Does your Houston employer need an ERISA audit?

On Behalf of | Sep 15, 2012 | ERISA |

Unless you are a human resources professional or you work in employment law here in Houston, you may not have heard that the Department of Labor is planning to ramp up its ERISA audits. ERISA, the Employee Retirement Income Security Act, is a set of laws that governs pensions and employee benefits. The DOL recently found that three of four benefit plans that it audits may contain an ERISA violation, which may be of great concern to Texas workers.

Because of these violations of employee rights, the organization that administers and enforces ERISA has planned to add staff to conduct more audits. In fact, according to the Human Resource Executive Online journal, it is more likely than not that any given company will be audited.

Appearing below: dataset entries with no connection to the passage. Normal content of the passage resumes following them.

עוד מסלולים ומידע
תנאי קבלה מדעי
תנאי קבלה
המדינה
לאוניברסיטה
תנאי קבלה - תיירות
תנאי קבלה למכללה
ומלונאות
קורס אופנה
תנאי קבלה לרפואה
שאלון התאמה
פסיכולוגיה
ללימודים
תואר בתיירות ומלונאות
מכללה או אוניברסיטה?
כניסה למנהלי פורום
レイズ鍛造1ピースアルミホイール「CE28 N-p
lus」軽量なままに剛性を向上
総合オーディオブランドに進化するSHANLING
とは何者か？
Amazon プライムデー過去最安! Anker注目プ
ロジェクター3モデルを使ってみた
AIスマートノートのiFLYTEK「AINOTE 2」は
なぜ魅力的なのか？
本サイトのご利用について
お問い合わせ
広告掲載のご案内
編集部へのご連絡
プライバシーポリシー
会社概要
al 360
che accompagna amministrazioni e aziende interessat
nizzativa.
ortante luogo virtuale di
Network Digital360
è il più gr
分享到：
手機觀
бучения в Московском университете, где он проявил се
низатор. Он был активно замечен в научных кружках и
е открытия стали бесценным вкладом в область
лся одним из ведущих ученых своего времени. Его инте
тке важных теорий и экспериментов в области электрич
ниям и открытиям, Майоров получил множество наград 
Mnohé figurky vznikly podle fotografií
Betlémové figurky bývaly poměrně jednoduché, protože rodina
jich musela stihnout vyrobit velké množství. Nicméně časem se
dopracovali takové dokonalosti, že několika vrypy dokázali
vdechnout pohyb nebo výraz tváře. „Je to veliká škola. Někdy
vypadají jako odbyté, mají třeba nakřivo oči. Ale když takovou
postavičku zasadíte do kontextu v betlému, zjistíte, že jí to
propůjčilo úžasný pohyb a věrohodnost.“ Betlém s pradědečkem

Both small and large employers can be found to be violating ERISA in a number of ways that negatively impact employees. This might be excluding workers who should be eligible for retirement or health benefits, such as part-time workers; it may also be not communicating to employees the plans for which they are eligible. Another issue might be failing to provide 401(k) statements and disclosures quarterly, or failing to tell participants the full costs of the plan and the nature of fees.

ERISA violations occur not always because employers or plan administrators want to cheat employees, but because they do not fully understand ERISA. ERISA is a very complex area of law, but making an error that hurts workers is wrong and needs to be corrected whether or not the error was deliberate.

While the DOL will hopefully catch and correct a great number of these broad ERISA mistakes or violations, employees will still need to ensure their rights are safeguarded if they are denied a retirement or insurance benefit. When an employee notices a discrepancy or has an issue with health or retirement benefits, he or she may be wise to seek counsel.